Work/Life: Boss …. You never trained me.
If data analytics platform Tableau gave out awards for the most copped-out bosses, we could nominate our managers.
Singapore ranks second only to Australia in a survey of 10 countries on managers who demand the highest performance from employees while investing the least in their training.
In a Tableau report released last week, 91 per cent of managers in Singapore expect data literacy from employees in every department, but only 28 per cent train every worker in their company.
When asked why, they said there was a lack of skilled trainers in-house, they received no support from higher-ups, they had no budget, there weren't enough materials, employees were resistant... blah and blah. The reason brought up by most was - they did not know where to start.
They were the biggest clueless group, but not the only one.
In a 2017 report by global consulting firm McKinsey, 58 per cent of 197 companies that it surveyed globally said corporations should lead the charge in getting workers ready for digitalisation and automation, not governments, schools or individuals.
Great bravado, except that only 16 per cent of its respondents felt "very prepared", while about twice as many felt either "somewhat unprepared" or "very unprepared".
In Britain, tech talent recruiter CWJobs released a report in 2021 showing that in 2020, 73 per cent of local businesses increased investment in digital tools, training and talent. Yet only 9 per cent said they had trained all necessary staff in the tech tools they invested in.
I hope our bosses feel better now, but here is a postscript: Singapore workers also topped the rankings in the Tableau report when it comes to complaining to their managers about weak data culture in their company.
So, don't forget that we have high expectations too. Local workers want to do their jobs well. More than eight in 10 say they make better and faster decisions with data, and are more likely to stay in a company that trains them or helps them improve their data skills.
But who is responsible to get us competent in using data at work?
Nanyang Business School's associate dean of undergraduate academics, Associate Professor Damien Joseph, said: "It is unwise for workers to abdicate training decisions to managers or to the organisation.
"Every worker must be personally responsible for developing his or her training goals and for participating in training that is aligned to a broader career goal. That is the essence of lifelong learning - the worker is responsible and directs personal and occupational development. It cannot be otherwise," he said.
Digital marketing executive Keith Saw, 28, took courses offered by his university and the Infocomm Media Development Agency, and drew on his SkillsFuture credits to study online marketing before landing his current job at an automotive technology start-up.
He also tapped free online resources and YouTube tutorials, and paid his own way for more training. Though his current manager supports training, he said: "Digital literacy should be the responsibility of an individual."
He added: "I am not entirely satisfied with my knowledge. There are programming languages that I wish to learn to help me improve in my work, such as learning how to navigate databases."

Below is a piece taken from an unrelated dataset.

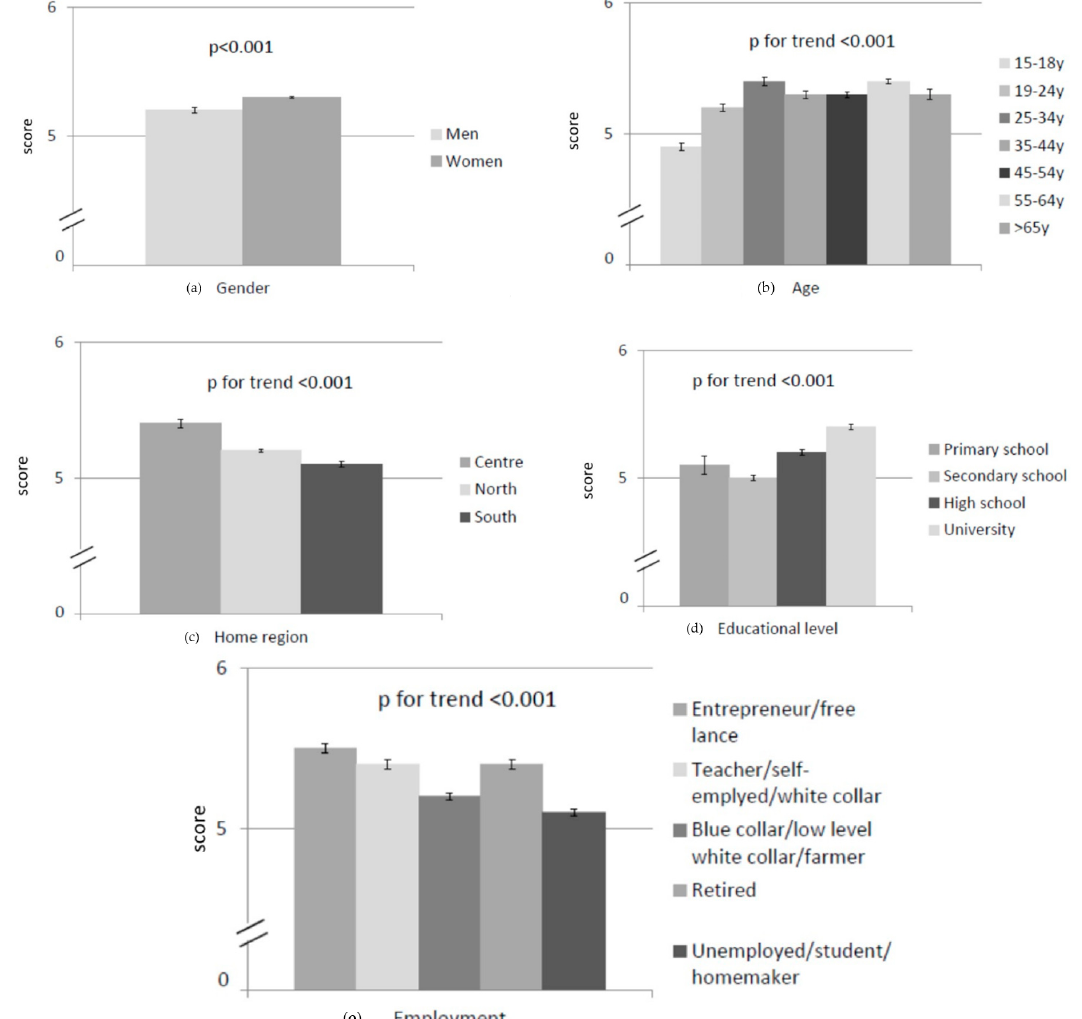
Figure 3. Adherence to the Mediterranean Diet in relation to sociodemographic factors: ( a ) gender; ( b ) age; ( c ) home region; ( d ) educational level; and ( e ) employment. Results are expressed as mean ± standard error ( n = 11,618).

Mr Saw's passion may not be replicated by every worker. Digital courses are cut and dried, and unlike courses that stick easily, such as "Present like a star", three minutes after a class, just-acquired mastery on "Extract the highest-referral site on a dashboard" flies out of the brain.
Social service healthcare administrator Foo Li Boey, 50, said companies face a "daunting undertaking" in meeting training needs.
Some companies have older managers who "grew up with analogue", she said. "They may think digital skills are just 'click, click a few buttons and everything falls into place, like Tom Cruise in Minority Report."
She added: "With ever-evolving business and technologies out there, not all know what the required job skills are, or where to find the right training among so many courses and providers."
She said: "At school, we have clear paths, a curriculum and outcomes. But workplace education is a jungle. If you go to the SkillsFuture site, you are overwhelmed by the amount of content."
She is not very worried about being able to keep pace with technological changes in her job. "I am keen to know and learn what is happening around us. It is just that the old brain may not keep up," she said.
There is an underlying fear of being phased out of a job, being out-dated, and finding herself "needing to report to a young newbie", she added.
Budget 2022 has $100 million set aside to subsidise the cost of training workers, including absentee payroll costs, said Prof Joseph.
"The overall general training participation rate has been stagnant since 2017. I am hopeful that government funding and various associated initiatives will push the training participation rate, currently at 49 per cent overall, to over 50 per cent," he said.
My solution to the problem is simple.
First, bosses should stop pretending that they know all that is going on in the digital world and ask to be trained. Then, company resources will magically appear and workers will clamour to attend the same lessons as the bosses.
Following that, bosses should apply what they have learnt in real life - like how they use data to find the perfect Tinder date - and boast about it.
That will set their workers off to use data in every conceivable way so that they can out-do, out-brag, and out-shine one another. Finally, human resources should provide doughnuts whenever there is a tech class.